> DOCUMENT SEGMENT

** BEGIN **

Post#74 » by ElGee » Sat Aug 4, 2012 9:58 pm

@Chris -- To a degree, yes. The more roles/circumstances/context the better. Always. And we hope the player doesn't change much during that time. :) I'll be voting Walton soon, but it's with a smaller degree of confidence in the sense that I only get to evaluate him in the same context for 1.5 years...

@C-Ize -- Duncan 03 is an example because Dirk was hurt in 03 and as I've outlined in other posts, it is one of the weaker casts of competition to a title. So yes the Spurs were steady in the RS performing quite well, but people overstate it...especially when vilifying the supporting cast. Production by committee is not the same as no production. (I have 02 Duncan right with 03 Duncan, for instance.)

@Doc - Management and coaching is a totally valid point. As I said, these aren't really damning concerns to James, they just limit how high I evaluate his peak. Let's talk about Jordan here for a second though:

Jordan's best pre-Jackson team ORtg was 1.3. He did this on dreadful offensive teams and without the "collect 3-point shooters" as a viable option at the time. It also was not his peak on offense IMO, as the balance he would pick up under Jackson (even if it took some strong nudging on Phil's part) made him a better Global threat on offense.

** END **

> WORK TO DO
a - In the basketball forum post, for how long does the poster get to evaluate Walton in the same context?
b - Echo the stretch of the basketball forum post from "Jordan's best pre-Jackson" through "threat on offense.".
c - Proceed with the basketball forum post from where it stops.
The material that comes next is not needed for any of this.

> MATERIAL SUPPLIED
** BEGIN **

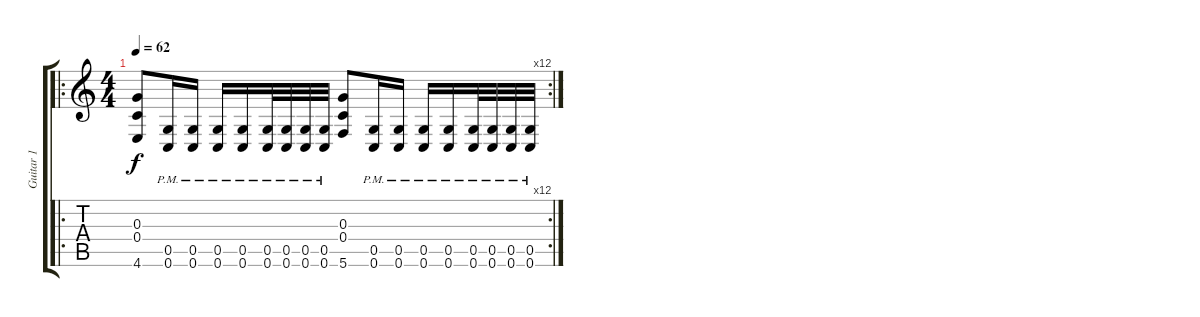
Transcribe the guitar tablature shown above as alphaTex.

\track ("Guitar 1" "Guitar 1") {instrument distortionguitar}
\staff {score tabs}
\tuning (E4 C4 G3 C3 G2 C2) {hide}
\ro
\rc 12
\ts (4 4)
\tempo 62
\clef g2
\ks c
(0.3 0.4 4.6).8{dy f} (0.5{pm} 0.6{pm}).16 (0.5{pm} 0.6{pm}).16 (0.5{pm} 0.6{pm}).16 (0.5{pm} 0.6{pm}).16 (0.5{pm} 0.6{pm}).32 (0.5{pm} 0.6{pm}).32 (0.5{pm} 0.6{pm}).32 (0.5{pm} 0.6{pm}).32 (0.3 0.4 5.6).8 (0.5{pm} 0.6{pm}).16 (0.5{pm} 0.6{pm}).16 (0.5{pm} 0.6{pm}).16 (0.5{pm} 0.6{pm}).16 (0.5{pm} 0.6{pm}).32 (0.5{pm} 0.6{pm}).32 (0.5{pm} 0.6{pm}).32 (0.5{pm} 0.6{pm}).32
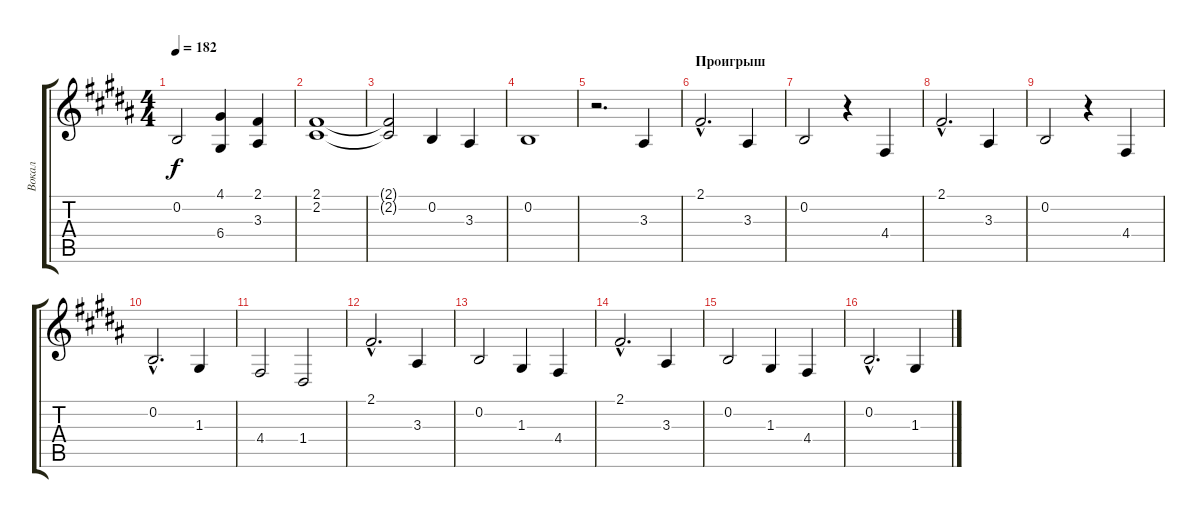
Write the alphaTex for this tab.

\track ("Вокал" "Вокал") {instrument clarinet}
\staff {score tabs}
\tuning (E4 B3 G3 D3 A2 E2) {hide}
\ts (4 4)
\tempo 182
\clef g2
\ks b
0.2.2{dy f} (4.1 6.4).4 (2.1 3.3).4 |
(2.1 2.2).1 |
(2.1{t} 2.2{t}).2 0.2.4 3.3.4 |
0.2.1 |
r.2{d} 3.3.4 |
\section ("" "Проигрыш")
2.1{hac}.2{d} 3.3.4 |
0.2.2 r.4 4.4.4 |
2.1{hac}.2{d} 3.3.4 |
0.2.2 r.4 4.4.4 |
0.2{hac}.2{d} 1.3.4 |
4.4.2 1.4.2 |
2.1{hac}.2{d} 3.3.4 |
0.2.2 1.3.4 4.4.4 |
2.1{hac}.2{d} 3.3.4 |
0.2.2 1.3.4 4.4.4 |
0.2{hac}.2{d} 1.3.4
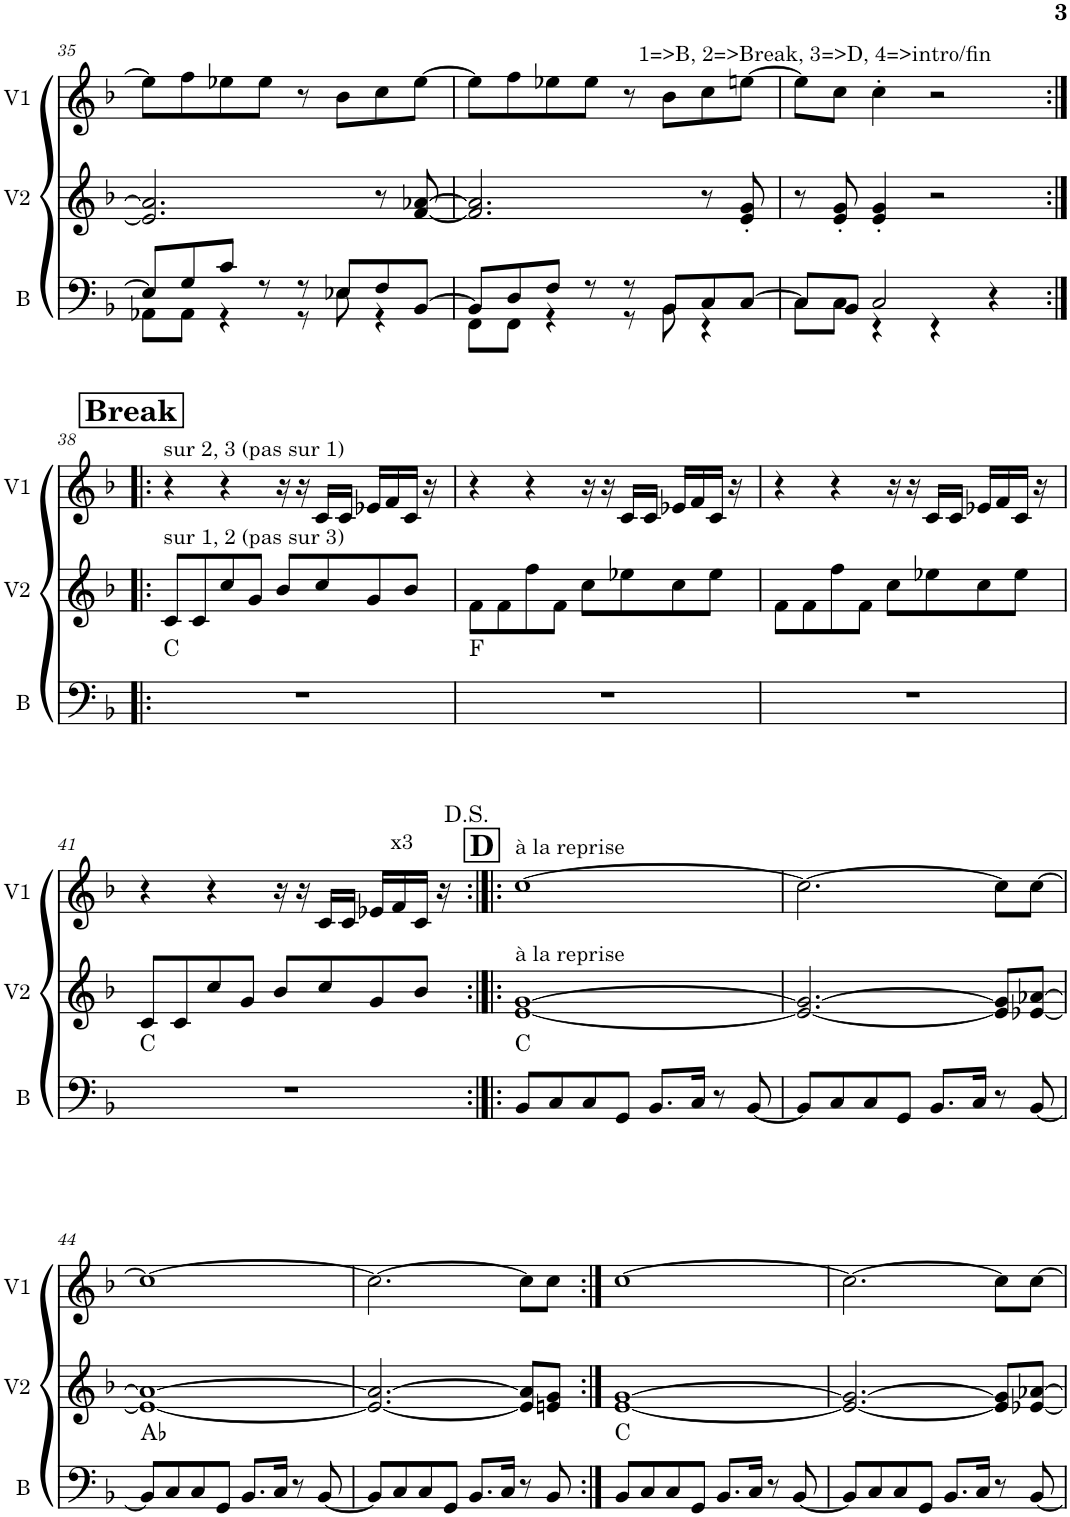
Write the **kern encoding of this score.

**kern	**harte	**kern	**kern
*part3	*part3	*part2	*part1
*staff3	*	*staff2	*staff1
*I"Bass	*	*I"Voice 2	*I"Voice 1
*I'B	*	*I'V2	*I'V1
!!LO:PB:g=z
*clefF4	*	*clefG2	*clefG2
*	*	*Trd8c14	*Trd1c2
*k[b-]	*	*k[b-]	*k[b-]
*M4/4	*	*M4/4	*M4/4
=35	=35	=35	=35
*^	*	*	*
8E-/L]	8AA-X\L	.	2.e-/] 2.a-/]	8ee-\L]
8G/	8AA-\J	.	.	8ff\
8c/J	4r	.	.	8ee-X\
8r	.	.	.	8ee-\J
8r	8r	.	.	8r
8E-X/L	8E-\	.	.	8b-\L
8F/	4r	.	8r	8cc\
[8BB-/J	.	.	[8f/ [8a-X/	[8ee-\J
=36	=36	=36	=36	=36
8BB-/L]	8FF\L	.	2.f/] 2.a-/]	8ee-\L]
8D/	8FF\J	.	.	8ff\
8F/J	4r	.	.	8ee-X\
8r	.	.	.	8ee-\J
8r	8r	.	.	8r
8BB-/L	8BB-\	.	.	8b-\L
8C/	4r	.	8r	8cc\
[8C/J	.	.	8e/' 8g/'	[8een\J
=37	=37	=37	=37	=37
8C/L]	8C\L	.	8r	8ee\L]
8BB-/J	8C\J	.	8e/' 8g/'	8cc\J
!	!	!	!	!LO:TX:a:t=1=>B, 2=>Break, 3=>D, 4=>intro/fin
2C/	4r	.	4e/' 4g/'	4cc'\
.	4r	.	2r	2r
4r	4ryy	.	.	.
!!LO:LB:g=z
!!LO:REH:place=s1:a:B:cj:fs=14:t=Break
=38:|!|:	=38:|!|:	=38:|!|:	=38:|!|:	=38:|!|:
!	!	!	!	!LO:TX:a:t=sur 2, 3 (pas sur 1)
!	!	!	!LO:TX:a:t=sur 1, 2 (pas sur 3)	!
*v	*v	*	*	*
1r	C:maj	8c/L	4r
.	.	8c/	.
.	.	8cc/	4r
.	.	8g/J	.
.	.	8b-/L	16r
.	.	.	16r
.	.	8cc/	16c/LL
.	.	.	16c/JJ
.	.	8g/	16e-X/LL
.	.	.	16f/
.	.	8b-/J	16c/JJ
.	.	.	16r
=39	=39	=39	=39
1r	F:maj	8f\L	4r
.	.	8f\	.
.	.	8ff\	4r
.	.	8f\J	.
.	.	8cc\L	16r
.	.	.	16r
.	.	8ee-X\	16c/LL
.	.	.	16c/JJ
.	.	8cc\	16e-X/LL
.	.	.	16f/
.	.	8ee-\J	16c/JJ
.	.	.	16r
=40	=40	=40	=40
1r	.	8f\L	4r
.	.	8f\	.
.	.	8ff\	4r
.	.	8f\J	.
.	.	8cc\L	16r
.	.	.	16r
.	.	8ee-X\	16c/LL
.	.	.	16c/JJ
.	.	8cc\	16e-X/LL
.	.	.	16f/
.	.	8ee-\J	16c/JJ
.	.	.	16r
!!LO:LB:g=z
=41	=41	=41	=41
1r	C:maj	8c/L	4r
.	.	8c/	.
.	.	8cc/	4r
.	.	8g/J	.
.	.	8b-/L	16r
.	.	.	16r
.	.	8cc/	16c/LL
.	.	.	16c/JJ
.	.	8g/	16e-X/LL
.	.	.	16f/
.	.	8b-/J	16c/JJ
!	!	!	!LO:TX:a:t=x3
.	.	.	16r
!!LO:REH:place=s1:a:B:cj:fs=14:t=D
=42:|!|:	=42:|!|:	=42:|!|:	=42:|!|:
!	!	!	!LO:TX:a:t=à la reprise
!	!	!LO:TX:a:t=à la reprise	!
8BB-/L	C:maj	[1e [1g	[1cc
8C/	.	.	.
8C/	.	.	.
8GG/J	.	.	.
8.BB-/L	.	.	.
16C/Jk	.	.	.
8r	.	.	.
[8BB-/	.	.	.
=43	=43	=43	=43
8BB-/L]	.	2.e/_ 2.g/_	2.cc\_
8C/	.	.	.
8C/	.	.	.
8GG/J	.	.	.
8.BB-/L	.	.	.
16C/Jk	.	.	.
8r	.	8e/] 8g/]L	8cc\L]
[8BB-/	.	[8e-X/ [8a-X/J	[8cc\J
!!LO:LB:g=z
=44	=44	=44	=44
8BB-/L]	Ab:maj	1e-_ 1a-_	1cc_
8C/	.	.	.
8C/	.	.	.
8GG/J	.	.	.
8.BB-/L	.	.	.
16C/Jk	.	.	.
8r	.	.	.
[8BB-/	.	.	.
=45	=45	=45	=45
8BB-/L]	.	2.e-/_ 2.a-/_	2.cc\_
8C/	.	.	.
8C/	.	.	.
8GG/J	.	.	.
8.BB-/L	.	.	.
16C/Jk	.	.	.
8r	.	8e-/] 8a-/]L	8cc\L]
8BB-/	.	8en/ 8g/J	8cc\J
=46:|!	=46:|!	=46:|!	=46:|!
8BB-/L	C:maj	[1e [1g	[1cc
8C/	.	.	.
8C/	.	.	.
8GG/J	.	.	.
8.BB-/L	.	.	.
16C/Jk	.	.	.
8r	.	.	.
[8BB-/	.	.	.
=47	=47	=47	=47
8BB-/L]	.	2.e/_ 2.g/_	2.cc\_
8C/	.	.	.
8C/	.	.	.
8GG/J	.	.	.
8.BB-/L	.	.	.
16C/Jk	.	.	.
8r	.	8e/] 8g/]L	8cc\L]
[8BB-/	.	[8e-X/ [8a-X/J	[8cc\J
=	=	=	=
*-	*-	*-	*-
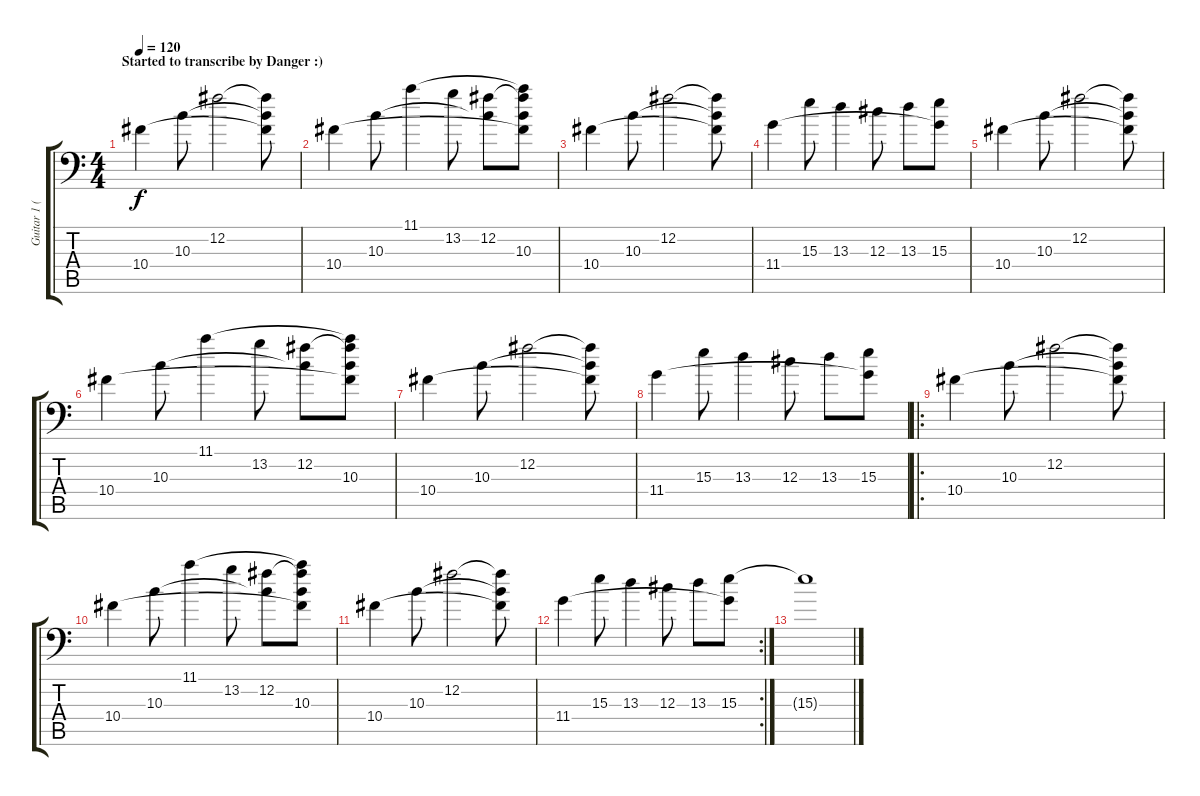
\track ("Guitar 1 (Clean)" "Guitar 1 (") {instrument acousticguitarsteel}
\staff {score tabs}
\tuning (Bb3 Gb3 Db3 Ab2 Db2 Ab1) {hide}
\ts (4 4)
\section ("" "Started to transcribe by Danger :)")
\tempo 120
\clef f4
\ks c
10.4.4{dy f instrument acousticguitarsteel} 10.3.8 12.2.2 (12.2{t} 10.3{t} 10.4{t}).8 |
10.4.4 10.3.8 11.1.4 13.2.8 (12.2 10.3{t}).8 (11.1{t} 12.2{t} 10.3 10.4{t}).8 |
10.4.4 10.3.8 12.2.2 (12.2{t} 10.3{t} 10.4{t}).8 |
11.4.4 15.3.8 13.3.4 12.3.8 13.3.8 (15.3 11.4{t}).8 |
10.4.4 10.3.8 12.2.2 (12.2{t} 10.3{t} 10.4{t}).8 |
10.4.4 10.3.8 11.1.4 13.2.8 (12.2 10.3{t}).8 (11.1{t} 12.2{t} 10.3 10.4{t}).8 |
10.4.4 10.3.8 12.2.2 (12.2{t} 10.3{t} 10.4{t}).8 |
11.4.4 15.3.8 13.3.4 12.3.8 13.3.8 (15.3 11.4{t}).8 |
\ro
10.4.4 10.3.8 12.2.2 (12.2{t} 10.3{t} 10.4{t}).8 |
10.4.4 10.3.8 11.1.4 13.2.8 (12.2 10.3{t}).8 (11.1{t} 12.2{t} 10.3 10.4{t}).8 |
10.4.4 10.3.8 12.2.2 (12.2{t} 10.3{t} 10.4{t}).8 |
\rc 2
11.4.4 15.3.8 13.3.4 12.3.8 13.3.8 (15.3 11.4{t}).8 |
15.3{t}.1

** END **

> SOLVED PROBLEMS
a - 1.5 years.

b -
Jordan's best pre-Jackson team ORtg was 1.3. He did this on dreadful offensive teams and without the "collect 3-point shooters" as a viable option at the time. It also was not his peak on offense IMO, as the balance he would pick up under Jackson (even if it took some strong nudging on Phil's part) made him a better Global threat on offense.

c -
But look at 1989 for a second.

ElGee wrote:Yet when Jordan famously played "point" (google archangel offense) at the end of the 89 season after the Mar 8 loss to Boston, the Bulls offense would jump to +5.3 on offense for the next 18 games and +3.3 for the rest of the season. (The PS offense was +3.1.) The DRtg barely changed, suggesting there wasn't a strategic shift, and again, the team TOV% dropped from 14.7% to 12.9%. To me, these are encouraging signs that "Michael Jordan, Lead Guard" is going to give you a pretty darn good offensive team, triangle or not.


Now we're talking about solid offenses in the +3 to +5 range, without the 3-point armada and without a shift to crashing the glass (that I can tell). The BEST RS LBJ offense was in 2009 at +4.1. Not surprisingly, I rank 89 Jordan well above James on offense.

Your tendency, I know, is to think Jordan has all the negatives or overlaps of a volume scorer. And while I don't find him as portable as my high-portability guys (eg Bird, Miller, etc.) I think he's better in this regard than many volume scorers because he did it so well. And what I mean by that is, literally, his ability to get good shots for himself with the dribble on really quick actions/decisions was just unmatched, really, ever. Jordan's not a ball-stopper, he's not a clogger, and that makes him a special kind of "iso" scorer. And as such I have confidence in his ability to be a lead-guard with good teammates around him or to play off-the-ball and still do his thing quite well (with some diminishing returns). And I think the height of the dynastic Bulls offenses supports that to a degree.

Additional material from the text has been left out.